You can summarize my perspective on the human condition as:

We have labile values, unstable objectives, incomplete knowledge and make decisions less rationally than we would like to believe. 

I do not have an agenda other than to understand how we come to make decisions and how we can try to improve the decisions that are made.  I do not subscribe to any particular dogma other than evidence-based research and action.

The research projects our group are engaged with tend to be at the intersection of energy-environment-health and public policy. These problems often have to be tackled using a broad understanding of the context of the issue and feasible solutions for dealing with them. This broader perspective, drawing in key information about technical and social aspects of each problem is called integrated assessment. 

Each research project is selected to be something my collaborators and I are passionate about. The aim of these projects is to help us develop the skills needed to understand and address complex public policy challenges and to negotiate an intellectually and personally rewarding path to a degree.

My formal training was in physics, mathematics and computer science. I have been fortunate in picking up a passing understanding of how problems are framed and explored in other disciplines, but cannot claim expertise in any.  This may not be that much of a handicap.  

As far as I can see, real world public policy problems do not observe disciplinary boundaries. I don’t think our problems today are fundamentally different to problems faced by earlier generations. We tend to think every new situation is unique and because of that fallacy tend to dismiss lessons of history. I try to be pragmatic, see similarities, use actual evidence and apply lessons from analogues whenever possible.

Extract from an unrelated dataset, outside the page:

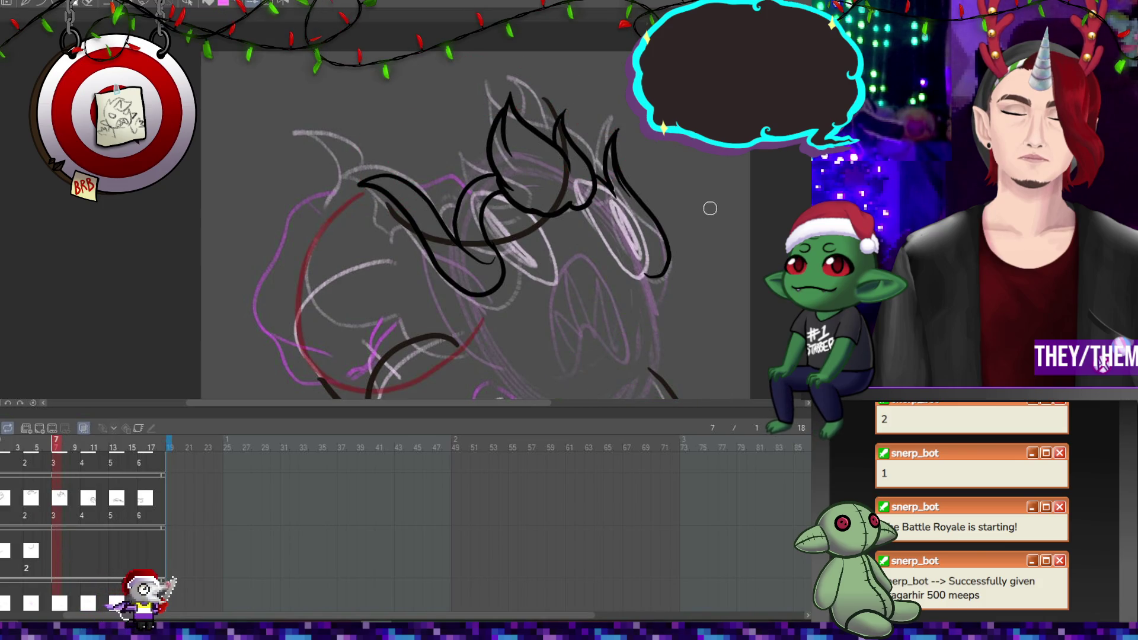
pyautogui.scroll(-5, 744, 227)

However, I would be the first to note that an interdisciplinary approach to a Masters or PhD or tenure is the harder path to follow.  The risks of a path following a narrow, well-defined disciplinary thesis are far lower. Your supervisor would be an expert in the topic area. The literature you need to cover would be easy to track down. The methods would already be well developed and your work would add another piece of masonry to the proud edifice of knowledge already assembled.  In interdisciplinary research none of the above are true and your research often ends up culminating in a tent on a wet field with a distant view of two or more magnificent castles on the horizon.  IA requires a pioneering spirit.